Unfortunately, despite all the hype that surrounds gene therapy, not one of the many clinical trials has yet yielded definitive, positive results. Many of these trials, such as proposed cures for cystic fibrosis, have been out-and-out failures—very, very disappointing. In a sobering assessment, the National Institutes of Health issued a report in late 1995. They concluded, “Clinical efficacy has not been definitively demonstrated at this time in any gene therapy protocol, despite anecdotal claims of successful therapy.”

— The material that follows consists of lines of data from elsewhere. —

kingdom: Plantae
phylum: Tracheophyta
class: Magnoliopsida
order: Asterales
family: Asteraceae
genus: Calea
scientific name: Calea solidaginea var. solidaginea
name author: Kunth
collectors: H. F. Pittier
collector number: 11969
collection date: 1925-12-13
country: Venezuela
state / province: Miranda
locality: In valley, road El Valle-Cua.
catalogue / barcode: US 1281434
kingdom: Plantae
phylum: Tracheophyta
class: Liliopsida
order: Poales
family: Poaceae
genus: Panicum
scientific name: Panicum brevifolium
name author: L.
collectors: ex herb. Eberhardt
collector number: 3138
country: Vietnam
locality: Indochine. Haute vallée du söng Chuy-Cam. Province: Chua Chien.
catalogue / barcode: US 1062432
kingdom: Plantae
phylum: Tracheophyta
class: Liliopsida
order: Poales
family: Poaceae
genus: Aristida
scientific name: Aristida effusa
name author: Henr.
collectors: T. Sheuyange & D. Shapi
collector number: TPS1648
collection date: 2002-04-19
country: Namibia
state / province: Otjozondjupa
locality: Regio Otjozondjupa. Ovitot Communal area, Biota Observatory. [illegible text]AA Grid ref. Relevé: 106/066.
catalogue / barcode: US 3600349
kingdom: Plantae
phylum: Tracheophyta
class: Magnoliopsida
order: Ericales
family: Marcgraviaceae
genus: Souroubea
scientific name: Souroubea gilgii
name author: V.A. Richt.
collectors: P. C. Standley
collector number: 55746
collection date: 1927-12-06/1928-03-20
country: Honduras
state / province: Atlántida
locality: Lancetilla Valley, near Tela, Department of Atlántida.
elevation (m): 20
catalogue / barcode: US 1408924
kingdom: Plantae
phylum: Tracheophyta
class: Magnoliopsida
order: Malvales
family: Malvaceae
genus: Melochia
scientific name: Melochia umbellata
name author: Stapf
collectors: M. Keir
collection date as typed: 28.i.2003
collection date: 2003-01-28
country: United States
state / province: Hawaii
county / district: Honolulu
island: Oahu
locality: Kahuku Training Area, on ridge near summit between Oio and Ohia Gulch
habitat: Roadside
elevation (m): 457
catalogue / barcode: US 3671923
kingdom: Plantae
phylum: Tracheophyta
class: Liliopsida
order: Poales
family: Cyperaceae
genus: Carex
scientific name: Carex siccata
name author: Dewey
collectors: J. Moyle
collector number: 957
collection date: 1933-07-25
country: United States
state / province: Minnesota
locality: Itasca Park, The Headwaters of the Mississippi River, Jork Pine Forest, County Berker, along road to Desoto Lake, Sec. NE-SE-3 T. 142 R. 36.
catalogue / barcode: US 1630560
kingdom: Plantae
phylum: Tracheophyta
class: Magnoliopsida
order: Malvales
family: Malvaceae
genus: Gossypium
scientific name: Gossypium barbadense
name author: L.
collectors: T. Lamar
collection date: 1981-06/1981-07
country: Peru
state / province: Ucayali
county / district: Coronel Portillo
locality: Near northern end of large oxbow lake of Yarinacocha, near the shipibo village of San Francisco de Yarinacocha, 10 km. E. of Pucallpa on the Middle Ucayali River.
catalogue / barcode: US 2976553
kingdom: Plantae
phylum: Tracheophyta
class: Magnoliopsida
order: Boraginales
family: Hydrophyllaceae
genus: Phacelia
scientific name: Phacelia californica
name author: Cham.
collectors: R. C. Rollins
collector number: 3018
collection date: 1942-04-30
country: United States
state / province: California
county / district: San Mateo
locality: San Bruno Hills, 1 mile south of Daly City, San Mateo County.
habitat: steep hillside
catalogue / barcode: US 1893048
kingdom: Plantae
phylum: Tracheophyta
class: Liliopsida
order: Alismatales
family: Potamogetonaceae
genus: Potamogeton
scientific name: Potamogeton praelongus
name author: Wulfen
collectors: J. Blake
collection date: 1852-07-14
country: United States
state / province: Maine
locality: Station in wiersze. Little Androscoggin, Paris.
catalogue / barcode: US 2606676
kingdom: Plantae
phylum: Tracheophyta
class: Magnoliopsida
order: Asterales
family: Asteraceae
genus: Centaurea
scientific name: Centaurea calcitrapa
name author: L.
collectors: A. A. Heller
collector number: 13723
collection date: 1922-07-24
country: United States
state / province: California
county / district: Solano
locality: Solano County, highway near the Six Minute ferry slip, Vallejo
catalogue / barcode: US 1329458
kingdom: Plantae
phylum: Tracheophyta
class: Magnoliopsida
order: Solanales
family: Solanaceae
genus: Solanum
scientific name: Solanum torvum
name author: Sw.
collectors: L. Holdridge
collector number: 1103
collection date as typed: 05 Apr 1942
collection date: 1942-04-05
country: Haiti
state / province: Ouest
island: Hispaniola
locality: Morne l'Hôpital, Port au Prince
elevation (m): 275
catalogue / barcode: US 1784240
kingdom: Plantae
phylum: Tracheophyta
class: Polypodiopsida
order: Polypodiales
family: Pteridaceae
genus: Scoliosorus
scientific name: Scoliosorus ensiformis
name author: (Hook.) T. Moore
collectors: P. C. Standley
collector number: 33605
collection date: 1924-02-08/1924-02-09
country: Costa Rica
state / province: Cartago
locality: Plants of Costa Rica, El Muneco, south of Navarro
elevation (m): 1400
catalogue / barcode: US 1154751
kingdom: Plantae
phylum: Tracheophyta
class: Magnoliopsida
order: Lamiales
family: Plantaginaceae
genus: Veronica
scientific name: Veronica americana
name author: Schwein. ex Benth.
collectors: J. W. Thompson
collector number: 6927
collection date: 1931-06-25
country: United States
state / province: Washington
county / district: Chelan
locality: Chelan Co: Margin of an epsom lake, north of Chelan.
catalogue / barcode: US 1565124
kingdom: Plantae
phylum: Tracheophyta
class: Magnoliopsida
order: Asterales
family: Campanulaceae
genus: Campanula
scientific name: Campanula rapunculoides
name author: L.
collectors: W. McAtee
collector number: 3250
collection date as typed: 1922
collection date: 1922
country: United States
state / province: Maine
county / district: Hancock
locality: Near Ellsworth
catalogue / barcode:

Challenges of the Vector Insertion Technique
One of the major difficulties of gene therapy, of all these insertion techniques, is that with only a few exceptions, in experimental organisms, DNA introduced into a cell’s chromosome is inserted essentially at random. We can introduce a virus, it can introduce a strand of DNA, but where does that DNA go? It can go just about anywhere in humans, in any of the 23 chromosomes.
In the case of bacteria or plants, where millions of individual cells can be altered at one time, we’re probably going to get a few cells in which the DNA goes into a place where it can be expressed. We can then extract those few cells, and let them multiply until we have a pure strain of altered bacteria, or a pure strain of plants. But in animals, one can’t do that; other genes are going to be ignored. They’re going to be attacked by the cell’s complex mechanisms that repair errors in DNA sequence.
Additionally, other DNA inserts are actually going to interrupt a critical cellular function. Indeed, attempting to insert a strand of DNA in a cell can actually kill the cell. Nevertheless, the most successful cells can be separated when one has bacteria and plants; we just can’t do that as easily when we have an animal situation. With animals, the only hope is to modify enough cells so that some will produce the missing enzyme; at the same time, we don’t want to kill off good cells. That’s the dilemma.
Common Questions about How Viral Vectors Can Be Used in Gene Therapy
The most difficult part of gene therapy, when we use blood cells or bone marrow cells, is to insert the correct gene in the correct spot. This has to be done with a vector, a vector that actually takes a piece of DNA and then inserts it into cells.
The most common vectors are built from retroviruses. These are viruses with RNA genomes; the RNA then uses reverse transcriptase to convert RNA within the cell to DNA, and that DNA can be inserted, at times, into the genome.
Viral genomes can be engineered; we can actually create viruses that have human genes, human genetic information in them, and then use that virus, as the vector, to introduce the DNA.